Tuesday, February 14, 2012

What is Love?


LOVE is the most basic of human needs, right behind food, clothing, and shelter. It's the universal emotion of all humans.

Ever wondered why there are so many songs about love? So many movies with at least a subplot of love? So many books about love?

We crave love and acceptance the way desert craves rain.

For love, wars have been waged. Feuds fought. Lives endangered. Parents defied. Thrones abdicated. Risks taken.

Does true love promise there will never be problems? No! Love brings the grandest joy, the deepest sense of belonging, the most exquisite pain.

Romance is loving all through the drudgery, the sorrow, the flat humdrum, and the disappointment, because ultimately, the relationship is worth saving.

Romance is a husband driving all the way across town to give his wife a hug when she's having a terrible day, or taking her to her favorite chick flick. It's a wife cuddling up to her husband and trying to look interested in his favorite sports team on TV, or working side by side with him in the yard.

Love is when a man and woman would rather be together than with anyone else. It's living in the moment. It's creating memories to cherish for years to come.

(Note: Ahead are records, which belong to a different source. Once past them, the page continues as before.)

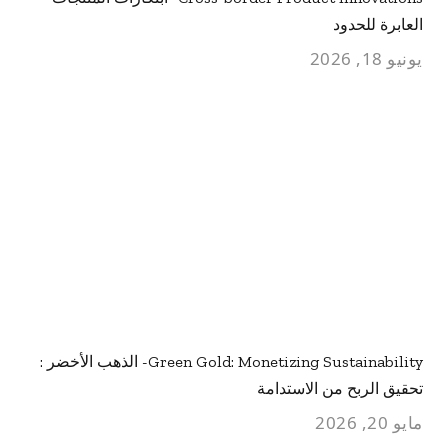
العابرة للحدود
يونيو 18, 2026
Green Gold: Monetizing Sustainability- الذهب الأخضر :
تحقيق الربح من الاستدامة
مايو 20, 2026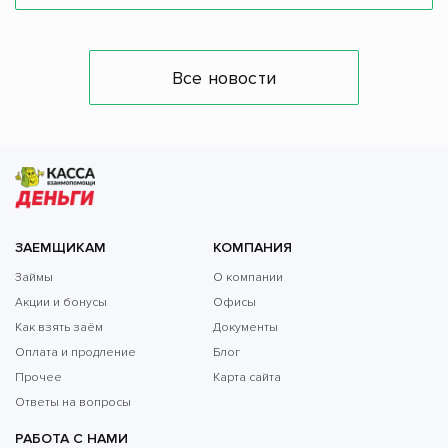
Все новости
ЗАЕМЩИКАМ
КОМПАНИЯ
Займы
О компании
Акции и бонусы
Офисы
Как взять заём
Документы
Оплата и продление
Блог
Прочее
Карта сайта
Ответы на вопросы
РАБОТА С НАМИ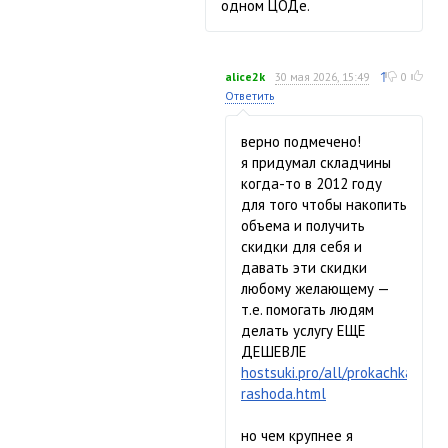
одном ЦОДе.
↑
alice2k
30 мая 2026, 15:49
0
Ответить
верно подмечено!
я придумал складчины
когда-то в 2012 году
для того чтобы накопить
объема и получить
скидки для себя и
давать эти скидки
любому желающему —
т.е. помогать людям
делать услугу ЕЩЕ
ДЕШЕВЛЕ
hostsuki.pro/all/prokachka-
rashoda.html
но чем крупнее я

As a romance novelist, I challenge couples in love in my quest to create a believable romantic novel. In my books, I create fantasy worlds based on real historical settings. My fantasy, Queen in Exile has a combination of Medieval England, ancient Rome, and Victorian England. My Regency romance novels, are, of course, set in Regency England. But that's just the setting. The stories have some adventure and some intrigue, but ultimately, are about people searching for acceptance and belonging, and most of all, love. The couples and their emotions are real to me.

I always strive to develop characters that are multi-dimensional, have a history, have flaws that make them human, and have strengths that set them apart from the crowd. The main characters aren't always the best looking, or the smartest or most powerful, but they have courage, honor and perseverance...and a deep need to give and receive love.

What’s your definition of romance? How do you show love? What's your most favorite way to have love expressed to you?

Leave a comment and you’ll be automatically entered to win the Romantic flowered heart pictured above. The flowers are real, freeze-dried pink roses (much lighter pink than is shown in the pic) set inside a plexi case and tied with ribbons. The drawing will be on the 17th, so be sure to check back to see if you are the winner!

7 comments:

Anonymous said...

Love is wanting someone else's happiness more than you want your own.

Anonymous said...

Love is the ultimate leap of faith. It is trusting another so much while admiring them that your own needs are replaced by the needs of two souls together. If done right, when those souls collide they will fuse as one forever. Tom Williams

Jerika said...

Love is sacrificing whatever it takes to for someone you care about. Whether it be money, service, time, or the relationship itself. In putting others before yourself, you show that you value them more than anything.

Annette M G Nishimoto said...

Love is never having to say I love you because the actions speak louder than the words themselves.

catslady said...

Love is never having to say your sorry :) I couldn't resist that lol. I do think it's when you think more of the other person than yourself. And honesty - those who have nothing to hide, hide nothing.

catslady5(at)aol.com

Cheri Chesley said...

Love is being the first to say I'm sorry, because your ego means less to you than their feelings.

~Nikki said...

I am stealing this from the author Coleen Houck - but I loved it - she wrote a poem called Love is Grooming in her Tiger's Curse series. The poem is stellar, somewhat morbid, and true. It depicts all different scenes of "grooming" between a human's morning breath and messy hair to emptying a bed pan for an aged grandparent to animals licking clean their young. I thought it a "potent" telling of what love is. I also think it is unselfishness.